Cape Town - The Copyright Act of 1978 has not kept up with the internet age, counsel for Media24 said in the company's defence in the High Court in Johannesburg after Moneyweb accused it of using its stories.
"The times they are a changing," boomed Cedric Puckrin SC.
"This is a 1978 act. The internet didn't exist."
A good example of this, according to Puckrin, was that computer source codes were protected as literary works before laws were amended.
"Human behaviour and conduct has changed and it must be judged according to the words of the statute," said Puckrin, who submitted that the statutes had been overtaken by time.
Moneyweb launched the court application after it objected to Media24's Fin24 using parts of some of its stories, saying that it had spent effort and money to get the stories, and Fin24 was then just allegedly copying them.
It had complained to Fin24 about this and although Fin24 said it would put a link into the article in question, it also said that it had done nothing wrong.
Moneyweb wants the judge to rule that what Fin24 did was unlawful, that they take down the articles, and the Caxton-owned company wants damages, to be calculated at a later stage.
Puckrin told Acting Judge Daniel Berger that the case was the first of its kind in South Africa and even internationally, other courts are still grappling with the issue.
He asked Berger to accept his submission that originality required that the work should not be copied from something else.
Puckrin contended that copyright is a derivative law, where it was possible to have copyright in an infringing work.
The best example was a translation - where a person could have copyright in the translation, but without permission from the original author, the translation would be an infringement of copyright.
He spent some time providing examples of case law which had tried to understand the concept of originality and provided several examples, such as whether a stenographer or person taking shorthand was producing an original or whether copying poems for an anthology made the anthology original.
He questioned whether Moneyweb had provided enough evidence to show that the articles, which were ''hot news of the day'', were original, or if a transcript was "slavishly" copied.
''If you take the whole you will infringe.

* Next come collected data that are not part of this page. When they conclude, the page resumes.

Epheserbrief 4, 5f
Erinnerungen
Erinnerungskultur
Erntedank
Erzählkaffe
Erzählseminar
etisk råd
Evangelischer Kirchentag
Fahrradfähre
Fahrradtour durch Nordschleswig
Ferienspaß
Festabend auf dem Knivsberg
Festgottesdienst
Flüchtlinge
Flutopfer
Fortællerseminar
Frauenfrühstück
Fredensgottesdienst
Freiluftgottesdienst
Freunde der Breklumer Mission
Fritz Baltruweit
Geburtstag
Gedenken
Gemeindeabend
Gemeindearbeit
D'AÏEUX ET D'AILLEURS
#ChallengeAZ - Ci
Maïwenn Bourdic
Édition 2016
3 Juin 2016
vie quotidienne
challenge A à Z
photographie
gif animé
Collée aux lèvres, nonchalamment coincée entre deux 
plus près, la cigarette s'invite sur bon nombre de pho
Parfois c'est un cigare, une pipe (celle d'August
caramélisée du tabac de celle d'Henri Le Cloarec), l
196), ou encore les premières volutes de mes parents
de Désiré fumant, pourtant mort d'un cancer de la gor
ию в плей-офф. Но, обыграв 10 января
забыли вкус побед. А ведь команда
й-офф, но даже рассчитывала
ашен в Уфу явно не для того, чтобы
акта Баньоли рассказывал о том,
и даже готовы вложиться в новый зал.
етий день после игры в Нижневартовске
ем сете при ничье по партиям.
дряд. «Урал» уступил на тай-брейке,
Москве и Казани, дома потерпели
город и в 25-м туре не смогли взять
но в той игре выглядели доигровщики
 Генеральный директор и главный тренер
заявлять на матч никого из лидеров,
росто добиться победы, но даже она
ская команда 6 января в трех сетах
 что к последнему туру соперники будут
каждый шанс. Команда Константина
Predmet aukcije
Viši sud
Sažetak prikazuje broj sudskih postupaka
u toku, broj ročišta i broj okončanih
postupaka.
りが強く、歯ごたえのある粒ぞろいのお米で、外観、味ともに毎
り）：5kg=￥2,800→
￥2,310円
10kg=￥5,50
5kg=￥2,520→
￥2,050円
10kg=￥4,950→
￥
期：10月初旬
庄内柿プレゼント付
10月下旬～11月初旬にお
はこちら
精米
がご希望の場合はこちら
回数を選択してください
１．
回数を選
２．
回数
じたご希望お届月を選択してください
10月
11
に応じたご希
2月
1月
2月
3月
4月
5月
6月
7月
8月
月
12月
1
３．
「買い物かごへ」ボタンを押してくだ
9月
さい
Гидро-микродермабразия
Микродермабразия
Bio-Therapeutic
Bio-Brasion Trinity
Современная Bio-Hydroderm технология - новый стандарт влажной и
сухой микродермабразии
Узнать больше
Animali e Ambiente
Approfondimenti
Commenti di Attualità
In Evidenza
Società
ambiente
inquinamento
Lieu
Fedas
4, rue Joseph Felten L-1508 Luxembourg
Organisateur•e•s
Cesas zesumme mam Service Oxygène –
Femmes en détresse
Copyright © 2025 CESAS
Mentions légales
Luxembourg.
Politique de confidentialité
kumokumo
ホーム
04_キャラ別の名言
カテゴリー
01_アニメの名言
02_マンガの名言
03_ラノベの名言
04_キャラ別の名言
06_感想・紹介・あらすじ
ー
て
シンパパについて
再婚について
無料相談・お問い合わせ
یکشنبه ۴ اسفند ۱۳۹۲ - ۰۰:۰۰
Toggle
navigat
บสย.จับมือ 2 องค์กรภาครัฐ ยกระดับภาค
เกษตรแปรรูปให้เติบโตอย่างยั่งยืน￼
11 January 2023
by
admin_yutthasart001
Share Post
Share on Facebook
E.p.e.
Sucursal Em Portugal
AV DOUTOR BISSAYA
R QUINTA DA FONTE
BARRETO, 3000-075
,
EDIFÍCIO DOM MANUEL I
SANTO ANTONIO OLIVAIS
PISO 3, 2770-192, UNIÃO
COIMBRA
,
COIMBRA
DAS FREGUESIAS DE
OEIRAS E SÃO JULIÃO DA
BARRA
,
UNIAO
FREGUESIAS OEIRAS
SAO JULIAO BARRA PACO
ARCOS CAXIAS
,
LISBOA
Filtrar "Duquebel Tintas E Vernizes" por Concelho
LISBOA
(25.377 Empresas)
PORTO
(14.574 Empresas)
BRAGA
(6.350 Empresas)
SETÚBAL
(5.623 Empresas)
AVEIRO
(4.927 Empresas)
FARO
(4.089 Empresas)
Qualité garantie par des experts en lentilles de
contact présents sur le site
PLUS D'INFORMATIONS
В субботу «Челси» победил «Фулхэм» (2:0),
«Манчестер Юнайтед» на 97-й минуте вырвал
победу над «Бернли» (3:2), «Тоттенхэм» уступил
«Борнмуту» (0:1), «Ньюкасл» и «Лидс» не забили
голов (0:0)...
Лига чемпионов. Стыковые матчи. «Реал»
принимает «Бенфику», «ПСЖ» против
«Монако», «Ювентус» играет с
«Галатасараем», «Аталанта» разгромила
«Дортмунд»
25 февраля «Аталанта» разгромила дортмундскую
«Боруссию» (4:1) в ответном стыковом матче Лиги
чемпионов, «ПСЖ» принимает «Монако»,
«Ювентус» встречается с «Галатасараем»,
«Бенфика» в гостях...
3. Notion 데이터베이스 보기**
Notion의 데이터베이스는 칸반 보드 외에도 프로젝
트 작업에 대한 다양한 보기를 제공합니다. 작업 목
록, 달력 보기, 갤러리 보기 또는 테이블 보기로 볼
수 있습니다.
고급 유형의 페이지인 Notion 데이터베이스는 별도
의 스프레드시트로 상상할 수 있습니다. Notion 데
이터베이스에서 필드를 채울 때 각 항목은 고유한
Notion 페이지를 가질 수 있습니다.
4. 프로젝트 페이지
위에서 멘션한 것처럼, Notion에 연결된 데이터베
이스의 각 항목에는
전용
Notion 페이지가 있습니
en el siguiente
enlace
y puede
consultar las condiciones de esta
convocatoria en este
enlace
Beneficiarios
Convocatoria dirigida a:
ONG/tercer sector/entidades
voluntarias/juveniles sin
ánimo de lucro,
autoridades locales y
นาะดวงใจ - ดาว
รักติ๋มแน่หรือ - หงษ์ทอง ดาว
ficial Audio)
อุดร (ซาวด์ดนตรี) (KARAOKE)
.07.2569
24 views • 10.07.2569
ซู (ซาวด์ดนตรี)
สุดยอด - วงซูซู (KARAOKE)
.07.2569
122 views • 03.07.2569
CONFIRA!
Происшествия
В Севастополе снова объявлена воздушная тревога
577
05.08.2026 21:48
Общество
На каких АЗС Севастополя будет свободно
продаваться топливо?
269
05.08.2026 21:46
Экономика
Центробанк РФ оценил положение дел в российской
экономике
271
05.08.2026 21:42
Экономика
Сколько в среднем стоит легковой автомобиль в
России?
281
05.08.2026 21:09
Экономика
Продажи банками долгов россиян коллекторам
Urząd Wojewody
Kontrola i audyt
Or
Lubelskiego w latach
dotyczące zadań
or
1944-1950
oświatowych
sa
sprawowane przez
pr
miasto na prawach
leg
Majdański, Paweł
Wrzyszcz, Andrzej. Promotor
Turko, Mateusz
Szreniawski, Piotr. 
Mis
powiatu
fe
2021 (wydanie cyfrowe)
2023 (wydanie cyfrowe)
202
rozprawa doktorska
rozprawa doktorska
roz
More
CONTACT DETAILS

The problem arises when you don't take the whole - that is the alleged infringement," said Puckrin.
Continuing his argument, he said: "'Plagiarism', you won't find the word in the Copyright Act. It's just an emotive term, it doesn't take the case further."
He cited a previous Supreme Court of Appeal case which attempted to define original work as that which originates from an author and is not copied from another work. It must also be a product of the author's skill and judgement, and must not be characterised as a purely mechanical exercise.
The term "sweat of the brow" was used to describe a journalist travelling 1 500km to cover a story.
He suggested that "all words are copied" and added, "If you chop up any article into single words, you are left with no copyright."
"Whilst the bar is not high, My Lord, it is more than the sweat of the brow."
Puckrin is expected to continue with the facts of the alleged copying when the case resumes on Friday morning.